Prior to Escoffier, great chefs were only to be found in the kitchens of the nobility and royalty, but Escoffier was the first of the master chefs to work directly for the public, and was never employed in a private household. He started his career at the age of 12, when he entered into apprenticeship at his uncle's restaurant in Nice, after which he went on to another apprenticeship in Paris at the age of 19.

At that time Grande Cuisine was composed of very complicated recipes, the dishes being adorned with rich sauces and garnishes which somewhat obscured the main ingredients. However, Escoffier's idea was to simplify these extravagant dishes - a trend which was taken up my the culinary world. He also changed the practice of serving all the dishes at the same time ( à la française) to serving each dish in the order printed on the menu (service à la russe).

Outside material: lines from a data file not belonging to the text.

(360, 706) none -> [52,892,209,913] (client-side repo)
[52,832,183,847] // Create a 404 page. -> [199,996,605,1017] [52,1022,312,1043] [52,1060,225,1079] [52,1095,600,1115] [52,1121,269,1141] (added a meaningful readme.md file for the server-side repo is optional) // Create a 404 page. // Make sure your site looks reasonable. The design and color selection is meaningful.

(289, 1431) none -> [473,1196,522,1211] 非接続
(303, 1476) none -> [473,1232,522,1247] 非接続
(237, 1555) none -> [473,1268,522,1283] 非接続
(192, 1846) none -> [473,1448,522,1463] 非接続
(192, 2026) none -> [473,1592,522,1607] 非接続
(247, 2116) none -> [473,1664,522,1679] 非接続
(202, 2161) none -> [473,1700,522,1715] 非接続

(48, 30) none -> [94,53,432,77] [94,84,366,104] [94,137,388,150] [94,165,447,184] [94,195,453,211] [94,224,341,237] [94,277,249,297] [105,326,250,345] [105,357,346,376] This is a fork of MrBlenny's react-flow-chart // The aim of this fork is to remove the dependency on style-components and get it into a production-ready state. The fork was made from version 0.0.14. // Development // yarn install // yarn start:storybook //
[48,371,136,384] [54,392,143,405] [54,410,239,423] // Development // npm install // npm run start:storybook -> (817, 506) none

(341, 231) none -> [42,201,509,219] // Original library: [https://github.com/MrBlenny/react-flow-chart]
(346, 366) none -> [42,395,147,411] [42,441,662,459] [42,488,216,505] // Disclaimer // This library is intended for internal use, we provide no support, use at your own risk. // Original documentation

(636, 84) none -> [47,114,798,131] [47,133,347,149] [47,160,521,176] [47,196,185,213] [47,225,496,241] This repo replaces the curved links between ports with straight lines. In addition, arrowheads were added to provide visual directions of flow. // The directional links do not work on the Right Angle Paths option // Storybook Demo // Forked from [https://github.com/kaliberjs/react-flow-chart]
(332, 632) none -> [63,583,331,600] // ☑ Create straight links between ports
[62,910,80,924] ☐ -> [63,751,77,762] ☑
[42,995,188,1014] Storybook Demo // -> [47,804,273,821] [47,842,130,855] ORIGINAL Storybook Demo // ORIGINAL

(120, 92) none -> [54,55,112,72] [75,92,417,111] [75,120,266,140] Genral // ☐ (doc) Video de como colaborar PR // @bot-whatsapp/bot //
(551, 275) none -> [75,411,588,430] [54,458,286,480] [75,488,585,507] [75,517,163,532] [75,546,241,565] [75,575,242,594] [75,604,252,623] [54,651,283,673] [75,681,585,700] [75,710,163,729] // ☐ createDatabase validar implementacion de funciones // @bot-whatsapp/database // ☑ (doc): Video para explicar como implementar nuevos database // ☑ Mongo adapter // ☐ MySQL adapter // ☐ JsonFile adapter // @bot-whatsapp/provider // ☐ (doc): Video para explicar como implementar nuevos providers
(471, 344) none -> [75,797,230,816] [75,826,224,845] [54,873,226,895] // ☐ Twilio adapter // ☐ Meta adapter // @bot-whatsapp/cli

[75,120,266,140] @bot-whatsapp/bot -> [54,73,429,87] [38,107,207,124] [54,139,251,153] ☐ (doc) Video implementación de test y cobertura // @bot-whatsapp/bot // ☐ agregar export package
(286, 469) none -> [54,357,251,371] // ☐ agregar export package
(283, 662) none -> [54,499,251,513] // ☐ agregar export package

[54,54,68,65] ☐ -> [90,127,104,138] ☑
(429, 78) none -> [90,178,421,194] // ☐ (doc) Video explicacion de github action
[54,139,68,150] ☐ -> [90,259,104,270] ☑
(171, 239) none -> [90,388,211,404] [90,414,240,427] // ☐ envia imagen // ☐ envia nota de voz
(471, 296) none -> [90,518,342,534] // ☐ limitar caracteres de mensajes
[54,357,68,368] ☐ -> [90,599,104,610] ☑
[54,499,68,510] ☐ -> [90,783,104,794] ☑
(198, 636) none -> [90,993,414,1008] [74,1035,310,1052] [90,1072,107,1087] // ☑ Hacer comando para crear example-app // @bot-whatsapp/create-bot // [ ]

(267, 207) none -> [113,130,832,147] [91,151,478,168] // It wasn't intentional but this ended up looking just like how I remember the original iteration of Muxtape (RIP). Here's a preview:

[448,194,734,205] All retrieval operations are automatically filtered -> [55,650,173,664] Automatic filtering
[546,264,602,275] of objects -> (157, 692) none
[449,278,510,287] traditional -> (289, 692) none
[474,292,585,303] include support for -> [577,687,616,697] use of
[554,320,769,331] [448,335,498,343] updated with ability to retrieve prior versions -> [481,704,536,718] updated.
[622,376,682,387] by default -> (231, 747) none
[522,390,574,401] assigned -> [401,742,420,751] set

Whilst he was never employed directly by royalty or the nobility, his time at high-class hotels such as the Savoy,  The Carlton House and The Ritz, found him cooking for and praised by royalty, heads of states, and many celebrities and  in 1904, he even took charge of the kitchen on board The Imperator - a ship used by the German Imperial Family. It is reported that the Emperor of Germany was so impressed with the cuisine that he commented "I am the Emperor of Germany, but you are the Emperor of Chefs".

His general philosophy on food had more far-reaching effects, in particular with regards to hygiene and work standards, which he found to be very poor in general. At the time, chefs were not highly regarded and it was Escoffier who made the profession more respectable by instilling a sense of pride in his subordinates. He also started the brigade system in his kitchens which is the practice of each section in the kitchen being run by a chef de partie (section head chef). He was also one of the first of the master chefs to take a true interest in the nutritional value foods.


Escoffier went on to write many articles and books on cooking, the most famous being Le Guide Culinaire and Ma Cuisine and in 1920, he was awarded the Legion of Honour for his services to French Cuisine.

Escoffier died aged 89 on February 12th, 1935 but in gastronomy circles, his legend lives on with the values he brought to to the art of cooking still in practice today.